Poder de la literatura.

  Esquematizadas algunas respuestas significativas brindadas a la cuestión ¿qué es litera­tura? queda palpable la sensación de que cada una de ellas es satisfactoria desde su ángulo de enfoque, pero ninguna engloba cabalmente la totalidad del problema.

  A través de interpretaciones de la naturaleza y función de la literatura aparentemente dispares como sinfronismo, pro­fecía, evasión, juego, compromiso, ansia de inmortalidad, etc., hay sin embargo puntos de contacto: por de pronto, todas hablan el lenguaje de lo dinámico, todas entienden la litera­tura como algo inherente al individuo, algo que parte esencial­mente de él y requiere un inalienable fondo de vida. Luego, por ser ella misma vida, sufre las alternativas vitales que van de la euforia a la enfermedad, de la pureza al pecado, de la inocencia a la culpa, de la plenitud a la muerte.

  Pero, además, de todas ellas, por su esencia dinámica, surge la evidencia de que la literatura es algo así como un poder de fuerzas ocultas capaces de obrar sobre el espíritu con acción positiva o negativa, angélica o satánica. Y aquí otra vez se entra en la zona de los desacuerdos, porque tampoco faltan quienes ven la literatura como un diabólico instrumento del mal. Carducci escribía en 1887 que la literatura no podría dar sino excitantes o deprimentes neuróticos y la imaginaba como una droga ingerida por el individuo sin pensar que ya —ab ovo— está en el individuo como linfa, sangre o bilis, quizá como anticuerpo. Leon Bloy clamaba en Belluaires et Porchers que el arte (particularmente las letras) es un paraíso aborigen de la piel de la primera serpiente y a esta ascendencia debe su orgullo inmenso y su poder de sugestión. Stanislas Fumet decide que el arte es siempre tributario del pecado. Y todavía Gaétan Picon (Lxxxix), refiriéndose a ciertas for­mas literarias actuales, entiende que un sordo complejo de culpabilidad acompaña al artista y al esteta, no porque el arte sea actividad culpable, sino porque hay en nosotros una culpa­bilidad que busca encarnarse.

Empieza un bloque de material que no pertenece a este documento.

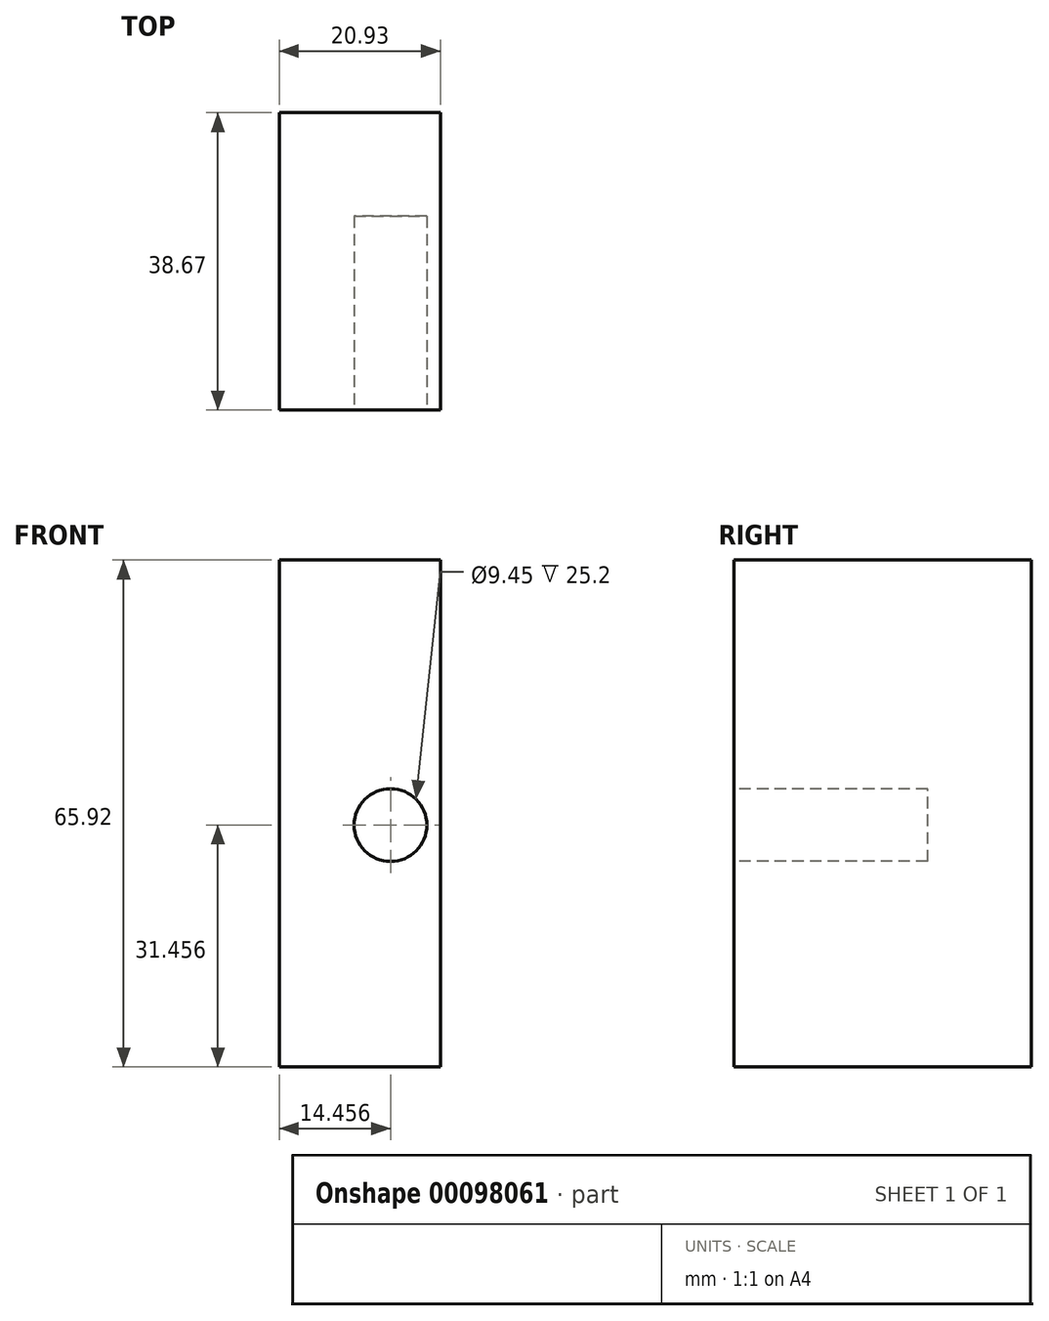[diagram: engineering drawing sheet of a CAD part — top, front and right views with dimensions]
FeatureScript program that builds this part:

  Aun en los anatemas, pues, se entrelée el reconocimiento del poder de la literatura. Pero ese poder ha sido incubado en el individuo, no fuera de él. No son la finta del pugilista, ni la habilidad para el esquive, ni su acierto para colocar los golpes, las mayores muestras de su eficacia. Lo contundente es la fuerza del impacto. Todo lo otro sirve para sostén del arte pugilístico; lo decisivo es el tonelaje de esa descarga. Lo mismo ocurre con la literatura: su poder es interior y está en todos los individuos; algunos han adquirido los medios téc­nicos para emplearlo más eficazmente. La fuerza del impacto, sin embargo, la poseen o no.

 

Multiplicidad de aspectos en la expresión del ser.

  No es, pues, la literatura, un postizo arte adquirido únicamente por el dominioexterno de una técnica, como alguna vez se la concibió con criterio estático, sino que obedece a un dictado profundo del ser —creador o receptor— que busca expresarse. Es un poco el espíritu del hombre que, con ansia de buscar contacto con otros seres o de prolongarse a sí mismo, de afin­carse en su circunstancia o evadirse de ella, engendra una acti­vidad sutil, individual y dinámica, cuyo producto es un complejo de imaginación, sentimiento e inteligencia; de pasiones, intereses y razones; a la vez medicina y enfermedad, veneno y antitóxico, bacilo y anticuerpo, raíz y nube, muerte y eternidad, cielo e infierno, puente y abismo, mar y navío, paloma y aire, mensajero y mensaje.

  En la multiplicidad de aspectos, la naturaleza de la literatura —por ende su función— supone adaptación a tantas concepciones que eliminan la posibilidad de una respuesta única y universal al interrogante ¿qué es literatura? A tal pregunta sólo caben respuestas individuales y, como por lo demás, cada uno tiene su respuesta parcial, el interrogante queda en pie.

  Pero, en cualquier forma, ha de aceptarse, categóricamente, con Alfonso Reyes, que "la literatura no es una actividad de adorno, sino la expresión más completa del hombre. Todas las demás expresiones se refieren al hombre en cuanto es especialista de alguna actividad singular. Sólo la literatura expresa al hombre en cuanto hombre, sin distingo ni calificación alguna. No hay vía más directa para que los pueblos se entiendan y se conozcan entre sí, que esta concepción del mundo manifestada en las letras." (xcv; cap. xt, pág. 207).